Grief is a natural emotion.  It’s that part of you which allows you to say goodbye; to express – push out, propel – the sadness within you at the experience of any kind of loss.  It could be the loss of a loved one, or the loss of a contact lens.

When you are allowed to express your grief, you get rid of it.  Children who are allowed to be sad when they are sad feel very healthy about sadness when they are adults, and therefore usually move through their sadness very quickly.

Children who are told, “There, there, don’t cry,” have a hard time crying as adults.  After all, they’ve been told all their life not to do that.  So they repress their grief.

Grief that is continually repressed becomes chronic depression, a very unnatural emotion.  People have killed because of chronic depression.  Wars have started, nations have fallen.

Anger is a natural emotion.  It is the tool you have which allows you to say, “No, thank you.”  It does not have to be abusive, and it never has to be damaging to another.

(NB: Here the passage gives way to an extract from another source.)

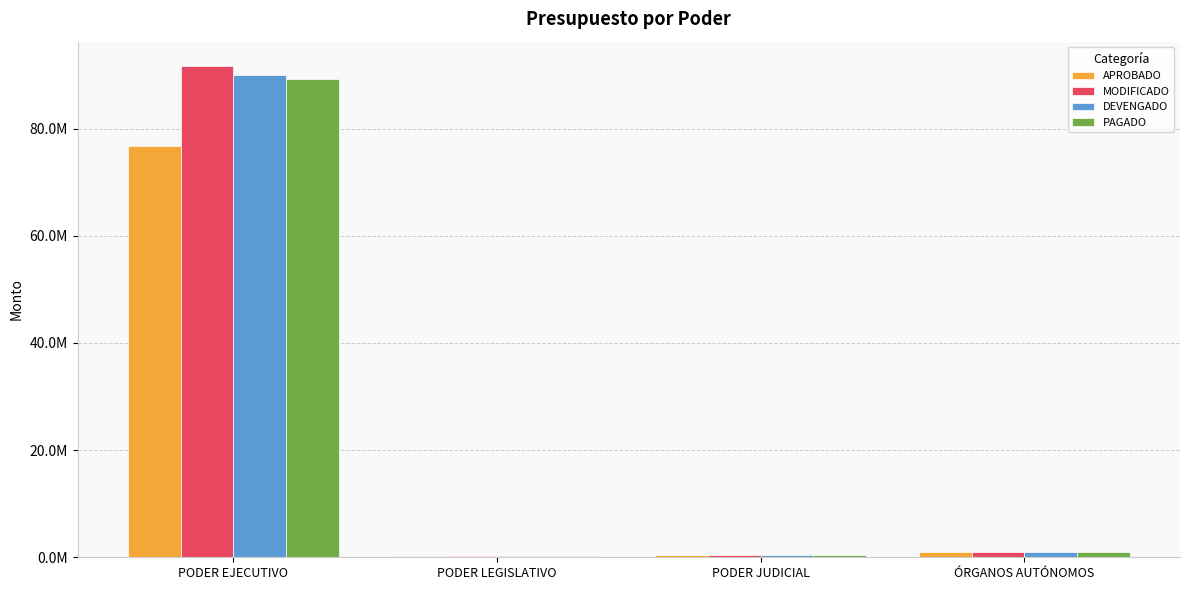

What is the label of the 2nd bar from the left?

PODER LEGISLATIVO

When children are allowed to express their anger, they bring a very healthy attitude about it to their adult years, and therefore usually move through their anger very quickly.

Children who are made to feel that their anger is not okay – that it is wrong to express it, and, in fact, that they shouldn’t even experience it – will have a difficult time appropriately dealing with their anger as adults.

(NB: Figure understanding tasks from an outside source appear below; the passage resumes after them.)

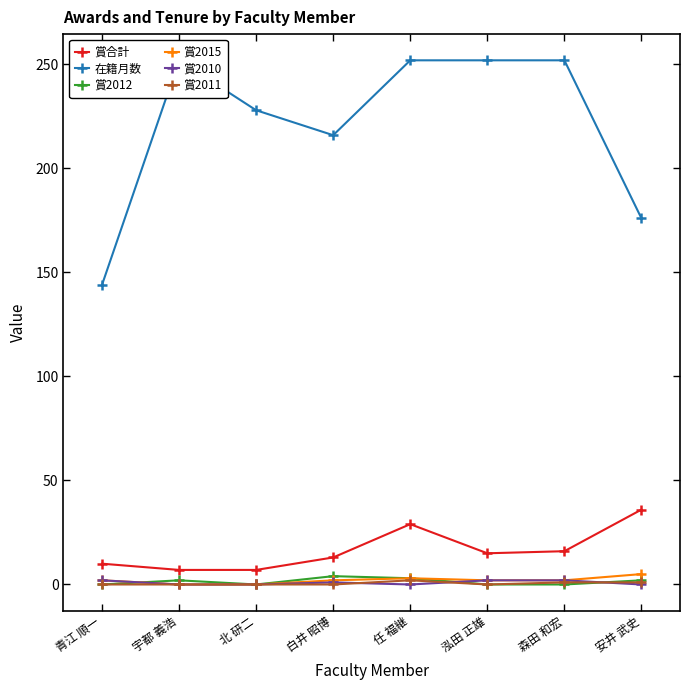

Reading left to right, transcribe all the data shown in this chart.

賞合計: 青江 順一=10	宇都 義浩=7	北 研二=7	白井 昭博=13	任 福継=29	泓田 正雄=15	森田 和宏=16	安井 武史=36
在籍月数: 青江 順一=144	宇都 義浩=252	北 研二=228	白井 昭博=216	任 福継=252	泓田 正雄=252	森田 和宏=252	安井 武史=176
賞2012: 青江 順一=0	宇都 義浩=2	北 研二=0	白井 昭博=4	任 福継=3	泓田 正雄=0	森田 和宏=0	安井 武史=2
賞2015: 青江 順一=2	宇都 義浩=0	北 研二=0	白井 昭博=2	任 福継=3	泓田 正雄=2	森田 和宏=2	安井 武史=5
賞2010: 青江 順一=2	宇都 義浩=0	北 研二=0	白井 昭博=1	任 福継=0	泓田 正雄=2	森田 和宏=2	安井 武史=0
賞2011: 青江 順一=0	宇都 義浩=0	北 研二=0	白井 昭博=0	任 福継=2	泓田 正雄=0	森田 和宏=1	安井 武史=1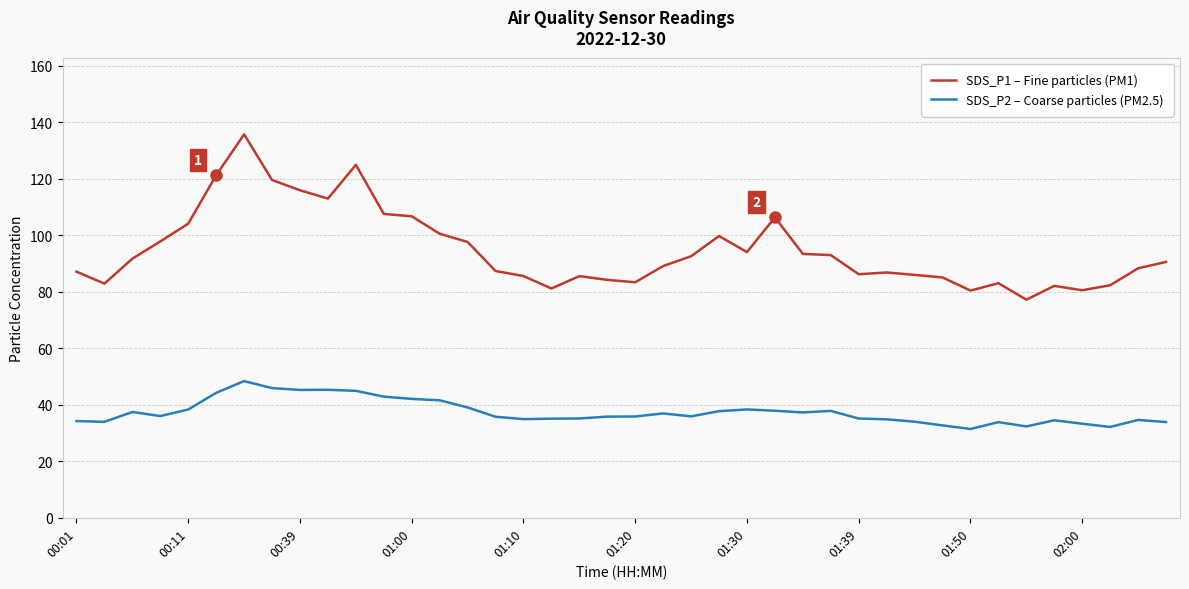

What is the maximum value shown in the chart?

135.7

Anger that is continually repressed becomes rage, a very unnatural emotion. People have killed because of rage.  Wares have started, nations have fallen.

Fear is a natural emotion.  All babies are born with only two fears: the fear of falling, and the fear of loud noises.  All other fears are learned responses, brought to the child by its environment, taught to the child by its parents.  The purpose of natural fear is to build in a bit of caution.  Caution is a tool that helps keep the body alive.  It is an outgrowth of love.  Love of self.

Children who are made to feel that fear is not okay – that it is wrong to express it, and, in fact, that they shouldn’t even experience it – will have a difficult time appropriately dealing with their fear as adults.

Fear that is continually repressed becomes panic (anxiety), a very unnatural emotion.  People have killed because of panic.  Wars have started, nations have fallen.

Love is a natural emotion. When it is allowed to be expressed, and received, by a child, normally and naturally, without limitation or condition, inhibition or embarrassment, it does not require anything more.  For the joy of love expressed and received in this way is sufficient unto itself.  Yet love which has been conditioned, limited, or warped by rules and regulations, rituals and restrictions, controlled manipulated, and withheld, becomes unnatural.

Children who are made to feel that their natural love is not okay – that it is wrong to express it, and, in fact, that they shouldn’t even experience it – will have a difficult time appropriately dealing with love as adults.

Love that is continually repressed becomes possessiveness, a very unnatural emotion.  People have killed because of possessiveness.  Wars have started, nations have fallen.

And so it is that the natural emotions, when repressed, produce unnatural reactions and responses.  And most natural emotions are repressed in most people.  Yet these are your friends.  These are your gifts.  These are your divine tools, with which to craft your experience.

You are given these tools at birth.  They are to help you negotiate life.